La testimonianza di una lotta contro il Coronavirus: pazientare è non precipitare, non demordere

“Certo – prosegue – la croce di Gesù è anche altro, perché è la morte del Figlio di Dio offerta per amore di coloro che lo rifiutano, ma è proprio nell’umanità del Figlio che ciascuno di noi ritrova la propria morte. C’è poi il sabato santo. È il tempo dell’attesa, per noi credenti. C’è un sabato santo anche nel Covid-19. È l’attesa di una guarigione, che desideri con tutto te stesso e che puoi perfino favorire, ma che, radicalmente, non dipende da te. Puoi solo attenderla, sperarla, senza sapere a priori che ci sarà un lieto fine. Il sabato santo, nella liturgia, è per eccellenza un tempo di attesa e dunque di pazienza. Non c’è nulla di più importante, per un paziente, che la virtù della pazienza. Come dice la lettera agli Ebrei (5,8), in un bellissimo passo che è riferito a Gesù, il Figlio, e dice la verità di ogni figlio dell’uomo, la pazienza è lasciarsi istruire da ciò che si patisce. Lasciarsi istruire è sapere attendere, apprendere di apprendere da quanto ti accade e tu non comprendi e non accetti. Lasciarsi istruire, cioè pazientare, è non precipitare, non demordere, non scoraggiarsi, resistere, darsi tempo e dare tempo. Nell’attesa, tu dai tempo all’altro, di cui ti fidi, e sai di essere nelle mani dell’Altro, in cui hai riposto ogni confidenza, anche nel tempo della notte, il tempo della prova per eccellenza. C’è, in fine, il giorno della Pasqua.
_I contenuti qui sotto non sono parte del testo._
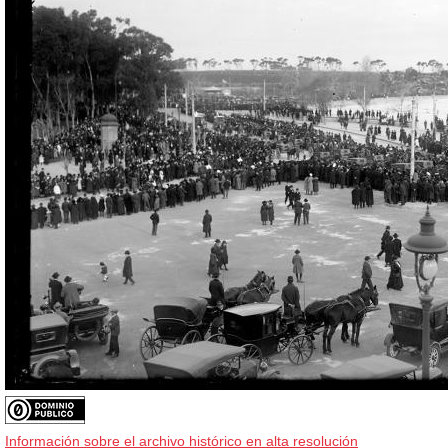
Información sobre el archivo histórico en alta resolución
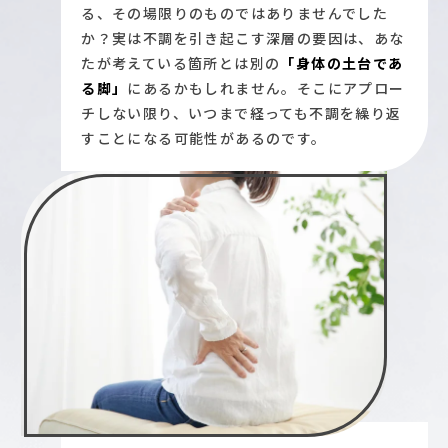
る、その場限りのものではありませんでした
か？実は不調を引き起こす深層の要因は、あな
たが考えている箇所とは別の
「身体の土台であ
る脚」
にあるかもしれません。そこにアプロー
チしない限り、いつまで経っても不調を繰り返
すことになる可能性があるのです。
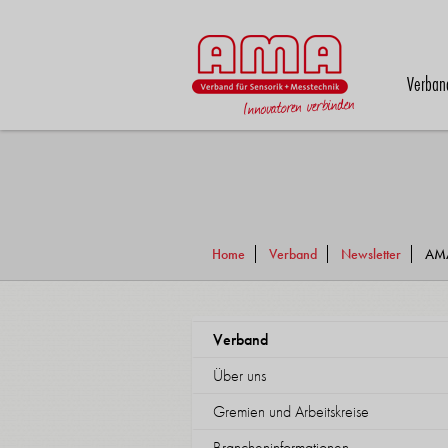
Verban
Home
Verband
Newsletter
AMA
Verband
Über uns
Gremien und Arbeitskreise
Brancheninformationen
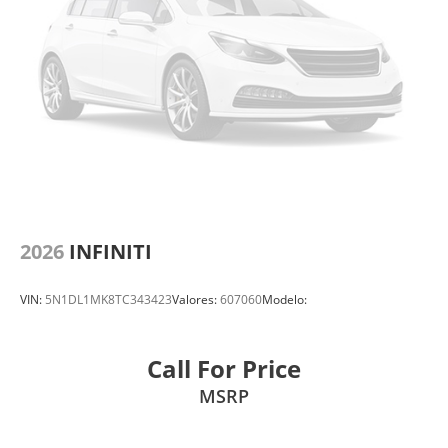
2026
INFINITI
VIN:
5N1DL1MK8TC343423
Valores:
607060
Modelo:
Call For Price
MSRP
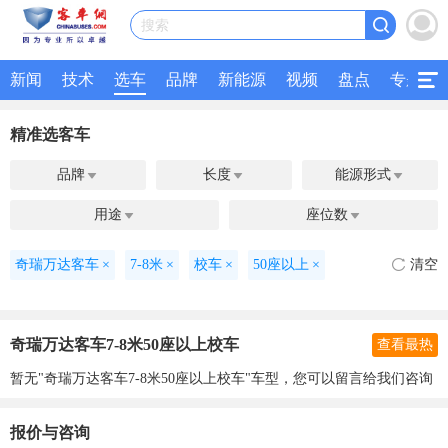
搜索
新闻
技术
选车
品牌
新能源
视频
盘点
专题
精准选客车
品牌
长度
能源形式



用途
座位数


奇瑞万达客车
×
7-8米
×
校车
×
50座以上
×
清空
奇瑞万达客车7-8米50座以上校车
查看最热
暂无"奇瑞万达客车7-8米50座以上校车"车型，您可以留言给我们咨询
报价与咨询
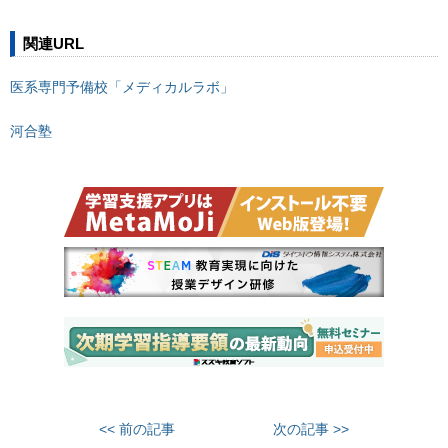
関連URL
医系専門予備校「メディカルラボ」
河合塾
<< 前の記事
次の記事 >>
È la scoperta che quel sepolcro vuoto non dice un’assenza, ma rivela una forma di presenza, nuova, sorprendente e indeducibile. ‘Pace a voi’, dice Gesù, guardando dritto negli occhi i suoi discepoli, ancora tutti spaventati, intimoriti, confusi e incerti”.
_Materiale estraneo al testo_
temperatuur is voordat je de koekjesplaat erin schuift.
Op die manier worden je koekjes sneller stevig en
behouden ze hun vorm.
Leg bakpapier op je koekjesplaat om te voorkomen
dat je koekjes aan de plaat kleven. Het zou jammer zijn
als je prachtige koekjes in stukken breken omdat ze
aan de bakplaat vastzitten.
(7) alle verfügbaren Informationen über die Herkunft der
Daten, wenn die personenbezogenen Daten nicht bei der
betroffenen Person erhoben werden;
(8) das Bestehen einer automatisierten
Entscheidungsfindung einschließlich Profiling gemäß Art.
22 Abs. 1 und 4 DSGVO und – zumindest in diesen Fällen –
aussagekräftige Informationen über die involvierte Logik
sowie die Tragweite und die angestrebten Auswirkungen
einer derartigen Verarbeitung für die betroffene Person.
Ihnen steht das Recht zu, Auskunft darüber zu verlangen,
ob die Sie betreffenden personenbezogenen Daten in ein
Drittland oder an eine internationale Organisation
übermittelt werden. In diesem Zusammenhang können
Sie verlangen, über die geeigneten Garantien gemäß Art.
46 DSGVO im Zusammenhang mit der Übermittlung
La testimonianza di una lotta contro il Coronavirus: senti il corpo che si risveglia e si ridesta a nuova vita

“Pasqua – aggiunge don Maurizio Chiodi – è il grido che squarcia il silenzio, è la lama di luce che taglia la notte, è il risveglio che supera il sonno, è la rinascita che va oltre la morte. La resurrezione è il canto di gioia dopo il lamento funebre, è la vita che esplode, è il corpo che rinasce, trasformato, pur conservando i segni antichi, anche della passione e della morte. Quando, nel Covid-19, inizia il lento processo della guarigione, tu lo senti che il corpo si risveglia e si ridesta a nuova vita, ancor prima che le analisi te lo certifichino, ma hai quasi paura a dirlo. Potrebbe essere una illusione o un falso allarme. Devi attendere. È il tuo corpo che guarisce, ma la tua guarigione è un dono. Altri hanno lottato con e per te. Per questo la guarigione è un’esperienza di grazia. Niente sarà più come prima. Potrai tornare a gustare le cose che un tempo vivevi come scontate e dovute. Tu che guarisci, sai bene, tuttavia, che la guarigione, che pure nel Vangelo è uno dei segni della salvezza, non coincide con essa. Per quanto tu sia guarito, sai che ancora ti aspetterà la morte, anche se non sai né quando né come. Sappiamo bene, infine, che non tutti guariscono: c’è una speranza anche per loro? Proprio qui il credente è chiamato a riconoscere che, al di à della guarigione, egli attende altro. La resurrezione di Gesù è più di un semplice risveglio. Non è un ritorno alla condizione di prima. È il compimento di una promessa, è l’anticipo che ci dona di partecipare alla vita di colui che è la nostra primizia. Nella fede, camminando lungo il tempo difficile della storia, il credente attende il soffio di una vita piena, che è Dono, attende una pienezza che compie ogni suo desiderio, attende una comunione e una fraternità che riconfigureranno tutti i legami perduti, in un nuovo cielo e una nuova terra. In questa fede, il cristiano attende la Gerusalemme celeste, sperando il compimento che non avrà fine, quando sarà la fine”.